Carnegie, Morgan, and U.S. Steel

Among the wealthiest and most famous captains of industry in the late 1800s was Andrew Carnegie. A Scottish immigrant, Carnegie turned his one Pennsylvanian production plant into a veritable steel empire through a business tactic called vertical integration. Rather than rely on expensive middlemen, Carnegie vertically integrated his production process by buying out all of the companies—coal, iron ore, and so on—needed to produce his steel, as well as the companies that produced the steel, shipped it, and sold it. Eventually, Carnegie sold his company to banker J. P. Morgan, who used the company as the foundation for the U.S. Steel Corporation. By the end of his life, Carnegie was one of the richest men in America, with a fortune of nearly $500 million.

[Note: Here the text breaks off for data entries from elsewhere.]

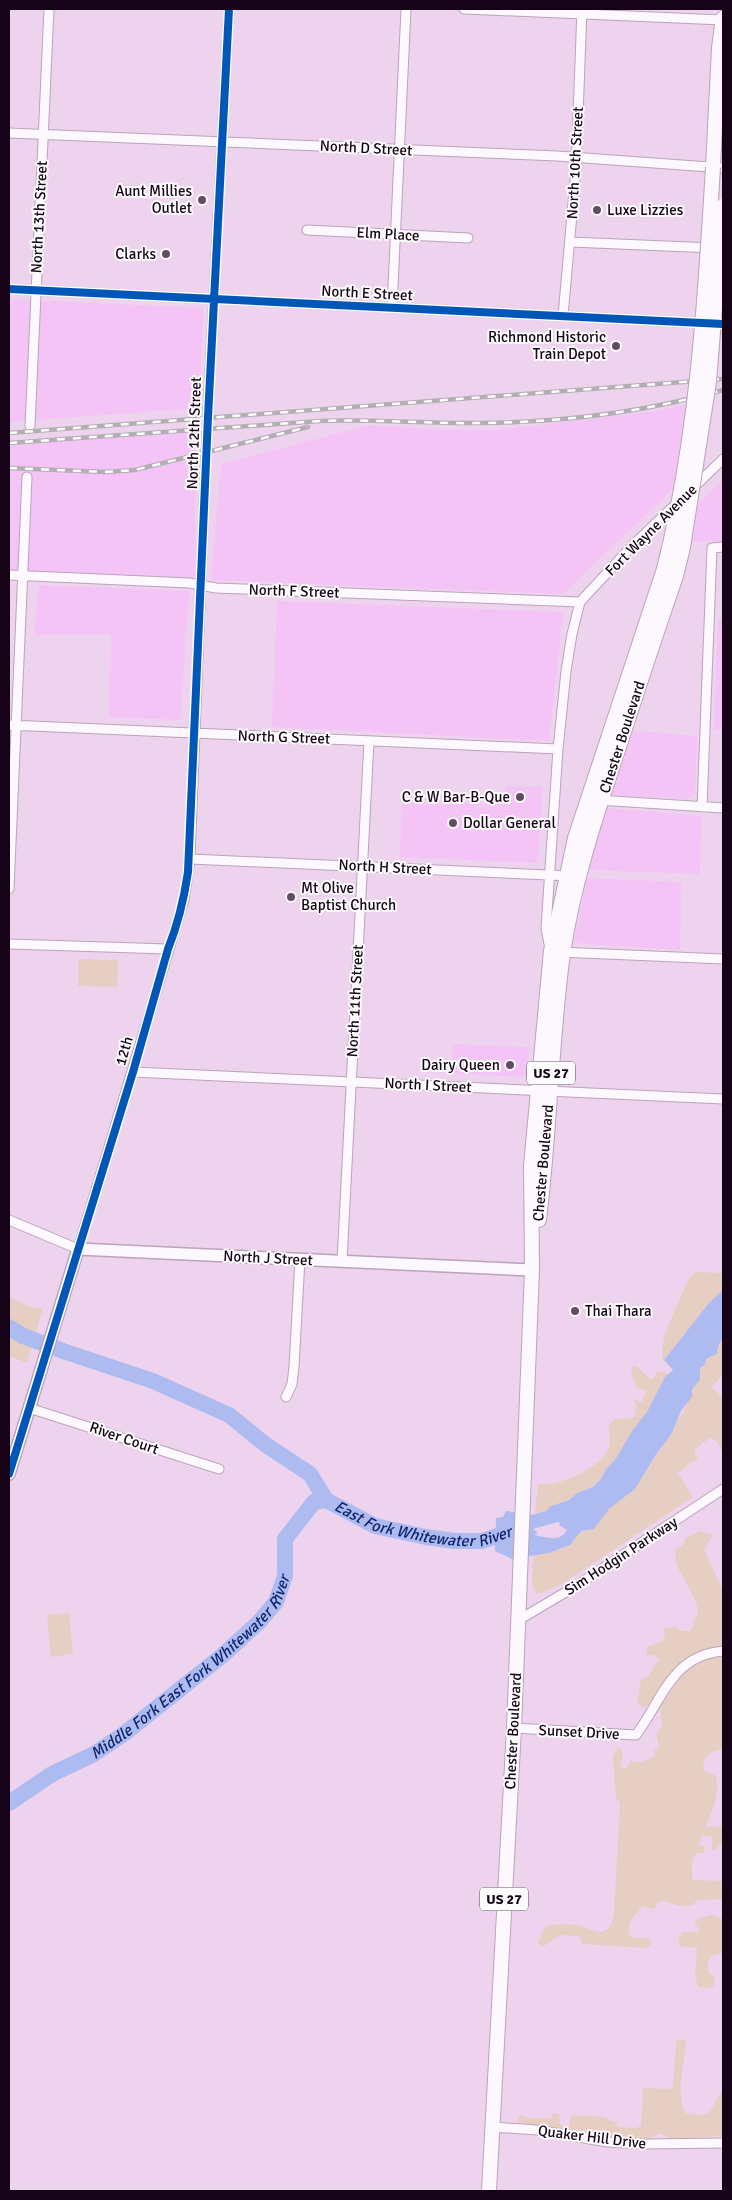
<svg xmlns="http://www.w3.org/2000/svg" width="732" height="2200" viewBox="0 0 732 2200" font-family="Signika,sans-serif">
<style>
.built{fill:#f4c4f6}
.green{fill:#e6cec2}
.water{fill:#aebbf1;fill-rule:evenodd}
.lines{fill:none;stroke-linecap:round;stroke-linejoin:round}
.river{stroke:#aebbf1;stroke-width:16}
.minor-casing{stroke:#baa3bb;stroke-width:11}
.major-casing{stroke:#baa3bb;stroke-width:14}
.highway-casing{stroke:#baa3bb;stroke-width:16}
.minor{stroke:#fcf8fd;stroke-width:9}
.major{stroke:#fcf8fd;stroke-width:11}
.highway{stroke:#fcf8fd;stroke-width:14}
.rail-casing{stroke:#b3adb4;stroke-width:4.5}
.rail{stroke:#fcfcfc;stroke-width:2.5;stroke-dasharray:8;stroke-linecap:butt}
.highway-bridge-casing{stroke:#baa3bb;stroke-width:16;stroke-linecap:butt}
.highway-bridge{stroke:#fcf8fd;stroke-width:14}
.cycleway-casing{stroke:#fcfcfc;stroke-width:11}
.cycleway{stroke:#0057b8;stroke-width:8}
.poi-dot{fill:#624c63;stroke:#fcfcfc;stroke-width:2}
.labels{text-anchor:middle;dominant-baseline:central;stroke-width:4;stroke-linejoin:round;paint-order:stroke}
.shield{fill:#fcfcfc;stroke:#5b4e5c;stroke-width:1}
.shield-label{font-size:14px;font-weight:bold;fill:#160318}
.street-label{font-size:15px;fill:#160318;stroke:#fcfcfc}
.poi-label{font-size:15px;fill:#160318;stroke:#fcfcfc;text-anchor:end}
.water-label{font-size:16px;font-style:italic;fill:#0e256e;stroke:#fcfcfc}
</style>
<rect width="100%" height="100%" fill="#eed3ef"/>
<path class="built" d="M9 299 204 308 199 408 9 422Z
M689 404 674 488 563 594 211 580 221 464 370 425 441 430H495L657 411Z
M194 432 196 580 9 573V445Z
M723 480V541L691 542 698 504Z
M39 585 189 591 180 720 109 717 111 635H34Z
M277 601 563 612 549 741 272 727Z
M718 620H723V730H714Z
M628 730 697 736 695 794 688 799 614 795 610 792Z
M505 786 543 787 541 805H536L541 806 538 863 400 857 402 801 504 804Z
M606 808 701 816 700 874 589 870 602 812Z
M587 878 682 882 680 950 574 943Z
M453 1044 529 1047 528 1077 451 1074Z"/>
<path class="green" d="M79 959 118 960 117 987 78 986Z
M696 1272 723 1273V1290L709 1303 664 1360 662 1358 664 1335 689 1278Z
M9 1297 34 1308H43L27 1363 9 1356Z
M723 1337V1375L712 1387 723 1398V1457C722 1450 718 1440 710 1438L695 1449V1454L698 1458 678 1473 693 1497 563 1583 543 1593H536L532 1584 533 1556 549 1553 552 1550C569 1551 571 1539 582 1531L594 1529C601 1517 609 1508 619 1500 624 1496 630 1493 634 1487 650 1468 702 1389 699 1369L705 1365 706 1359 717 1354 718 1347Z
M636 1366 651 1380 658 1371 665 1372 669 1375 665 1377 647 1412 632 1431 615 1460 606 1469 601 1479 593 1487 577 1493 569 1500 556 1504 546 1511 535 1514 538 1483C556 1489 601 1467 608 1450 612 1442 608 1433 609 1424L615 1419 634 1418 636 1407 634 1399 642 1403 646 1391 637 1388 631 1374 632 1367Z
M700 1531 713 1535 704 1549 723 1591V1646C679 1652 671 1672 648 1706L643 1707 637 1703 641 1680 648 1677 659 1659 654 1655H646L648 1646 659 1643 665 1638 664 1628 677 1627 681 1631H691L698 1611 696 1601 676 1564 675 1549 682 1546 686 1538Z
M69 1613 73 1654 51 1657 47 1615Z
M723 1656V1749L712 1752 704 1759 703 1768 706 1772 715 1775C722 1792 711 1811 706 1827L723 1826V1841L716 1850H712V1837L702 1835 699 1845 705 1846 704 1853H697C691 1860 691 1870 693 1880L723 1881V1899L697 1900 693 1905 680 1906 662 1901 657 1904 654 1909 642 1906C635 1917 627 1920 629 1934L634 1938H649L652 1944 647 1948 582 1944 579 1936 560 1935 544 1946 538 1944C540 1939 541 1931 546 1927 551 1923 578 1924 584 1927 602 1935 609 1935 614 1914L620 1802 616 1800 613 1758 616 1749 620 1748 623 1754 620 1768 626 1769 631 1761 641 1762 654 1757V1751L659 1747 656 1734 662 1727 660 1707 686 1670 707 1659Z
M712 1915 722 1919 723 1917V1953L711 1956 708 1961V1972L715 1978 714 1985 710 1988 698 1987 695 1975 697 1948 679 1946V1937L683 1932H699V1928L695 1925 696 1919Z
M678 2039 686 2040C685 2062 675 2092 685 2113 719 2120 707 2106 723 2091V2136L670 2139 660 2133 649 2139 621 2138 518 2122 519 2115 529 2118H551L552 2114H559L560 2125 569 2126 571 2115 606 2117 608 2120 617 2122V2127L636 2128 641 2126 643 2095 642 2088 671 2089 673 2086 676 2044Z"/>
<path class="water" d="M723 1290V1337L718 1347 717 1354 706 1359 705 1365 700 1368V1379L692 1390V1397L681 1411 672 1433 655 1456 635 1489 610 1508 594 1529 581 1531 570 1545 549 1553 512 1559 495 1551 496 1518 503 1517 506 1511 532 1515 546 1511 551 1506 569 1500 577 1493 593 1487 601 1479 606 1469 615 1460 632 1431 647 1412 665 1377 673 1370 664 1360 709 1303ZM558 1522 560 1523 559 1525 567 1530C559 1543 547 1537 534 1535L538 1533 533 1529Z"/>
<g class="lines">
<g class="river">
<path id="s1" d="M9 1327 23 1336 66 1352 153 1381 229 1415 266 1445 310 1474 326 1500 375 1526 426 1537 455 1541H482L515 1530"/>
<path id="s2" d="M9 1803 52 1774 94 1754 125 1733 223 1655 259 1622 276 1602 285 1576V1539L314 1502 326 1500"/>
</g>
<g class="minor-casing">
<path id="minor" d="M464 9 723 20
M9 133 557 156 723 168
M307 230 468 238
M571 242 713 248
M9 289 723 324
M392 308 406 9
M563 316 576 169 582 9
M30 426 49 9
M693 488 723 459
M9 575 189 583 216 588 580 602
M9 725 558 749
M598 800 723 808
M702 807 712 548 723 547
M190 859 572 876
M9 889 27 477
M9 944 168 949
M549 944 546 928 558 749 566 671 572 634 580 602 631 547 678 502
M559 952 723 959
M133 1072 723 1099
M9 1220 78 1249 184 900 190 859 207 428 229 9
M342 1261 369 741
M286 1397 292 1384 294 1367 300 1259
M29 1408 219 1469
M517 1621 576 1586 723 1489
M514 1728 636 1735C663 1699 671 1656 723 1651
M491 2127 537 2130 608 2142 645 2144 723 2143"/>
</g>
<g class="major-casing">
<path id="major" d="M9 1474 78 1249 532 1270"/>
</g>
<g class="highway-casing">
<path id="highway" d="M713 167 719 48 723 18
M539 1220C550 1131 551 1041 563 953 573 887 594 822 615 759 635 698 655 637 676 576
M489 2191 514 1728 532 1270 531 1166 551 951 575 838 664 569"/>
</g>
<use href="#minor" class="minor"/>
<use href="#major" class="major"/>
<use href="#highway" class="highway"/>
<g class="rail-casing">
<path id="rail" d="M9 433 723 379
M9 443 320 421C375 419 429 424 483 423 564 422 645 412 723 390
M9 468 106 472 135 470 308 427"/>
</g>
<use href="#rail" class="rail"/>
<g class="highway-bridge-casing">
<path id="highway-bridge" d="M664 569C697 438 705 302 713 167
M676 576 683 547 709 382 723 206"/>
</g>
<use href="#highway-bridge" class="highway-bridge"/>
<g class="cycleway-casing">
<path id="cycleway" d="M9 289 723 324
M9 1474 133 1072 168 949C178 924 184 899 188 872L208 417 229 9"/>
</g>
<use href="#cycleway" class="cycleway"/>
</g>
<g class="poi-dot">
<circle cx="202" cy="200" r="5"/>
<circle cx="597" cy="210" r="5"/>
<circle cx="166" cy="254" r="5"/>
<circle cx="616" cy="346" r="5"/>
<circle cx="520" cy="797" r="5"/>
<circle cx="453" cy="823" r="5"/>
<circle cx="291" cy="897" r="5"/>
<circle cx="510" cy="1065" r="5"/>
<circle cx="575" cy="1311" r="5"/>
</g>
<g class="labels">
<g class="shield">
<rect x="527" y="1061.5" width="48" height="23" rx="4"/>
<rect x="480" y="1887.5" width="48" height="23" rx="4"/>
</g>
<g class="shield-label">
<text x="551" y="1073">US 27</text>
<text x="504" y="1899">US 27</text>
</g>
<g class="street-label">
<text transform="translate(366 148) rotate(3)">North D Street</text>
<text transform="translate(575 163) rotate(-87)">North 10th Street</text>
<text transform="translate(39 217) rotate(-87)">North 13th Street</text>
<text transform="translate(388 234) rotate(3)">Elm Place</text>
<text transform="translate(367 293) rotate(3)">North E Street</text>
<text transform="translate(194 433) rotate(-88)">North 12th Street</text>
<text transform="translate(651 530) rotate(-45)">Fort Wayne Avenue</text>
<text transform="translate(294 591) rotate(2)">North F Street</text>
<text transform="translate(284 737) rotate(2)">North G Street</text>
<text transform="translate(622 737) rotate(-72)">Chester Boulevard</text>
<text transform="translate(385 867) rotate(3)">North H Street</text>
<text transform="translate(355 1001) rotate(-87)">North 11th Street</text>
<text transform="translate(124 1051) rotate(-74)">12th</text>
<text transform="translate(428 1085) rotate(3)">North I Street</text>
<text transform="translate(543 1163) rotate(-85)">Chester Boulevard</text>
<text transform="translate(268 1258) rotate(3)">North J Street</text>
<text transform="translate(124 1438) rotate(19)">River Court</text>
<text transform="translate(621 1556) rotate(-33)">Sim Hodgin Parkway</text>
<text transform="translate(513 1731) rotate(-87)">Chester Boulevard</text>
<text transform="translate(579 1732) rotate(3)">Sunset Drive</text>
<text transform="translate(592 2137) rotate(7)">Quaker Hill Drive</text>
</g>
<g class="poi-label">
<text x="192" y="191">Aunt Millies<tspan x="192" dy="17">Outlet</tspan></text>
<text x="607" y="210" text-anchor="start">Luxe Lizzies</text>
<text x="156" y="254">Clarks</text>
<text x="606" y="337">Richmond Historic<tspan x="606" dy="17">Train Depot</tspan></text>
<text x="510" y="797">C &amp; W Bar-B-Que</text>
<text x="463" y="823" text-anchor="start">Dollar General</text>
<text x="301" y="888" text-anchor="start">Mt Olive<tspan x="301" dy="17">Baptist Church</tspan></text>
<text x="500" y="1065">Dairy Queen</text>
<text x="585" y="1311" text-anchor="start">Thai Thara</text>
</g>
<g class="water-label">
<text stroke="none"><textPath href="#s1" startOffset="471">East Fork Whitewater River</textPath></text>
<text stroke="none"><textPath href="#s2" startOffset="230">Middle Fork East Fork Whitewater River</textPath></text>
</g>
</g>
<rect width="732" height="2200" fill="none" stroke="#160318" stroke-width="20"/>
</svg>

Rockefeller and Standard Oil

Oil was another lucrative business during the Gilded Age. Although there was very little need for oil prior to the Civil War, demand surged during the machine age of the 1880s, 1890s, and early 1900s. Seemingly everything required oil during this era: factory machines, ships, and, later, automobiles.

The biggest names in the oil industry were John D. Rockefeller and his Standard Oil Company—in fact, they were the only names in the industry. Whereas Carnegie employed vertical integration to create his steel empire, Rockefeller used horizontal integration, essentially buying out all the other oil companies so that he had no competition left. In doing so, Rockefeller created one of America’s first monopolies, or trusts, that cornered the market of a single product.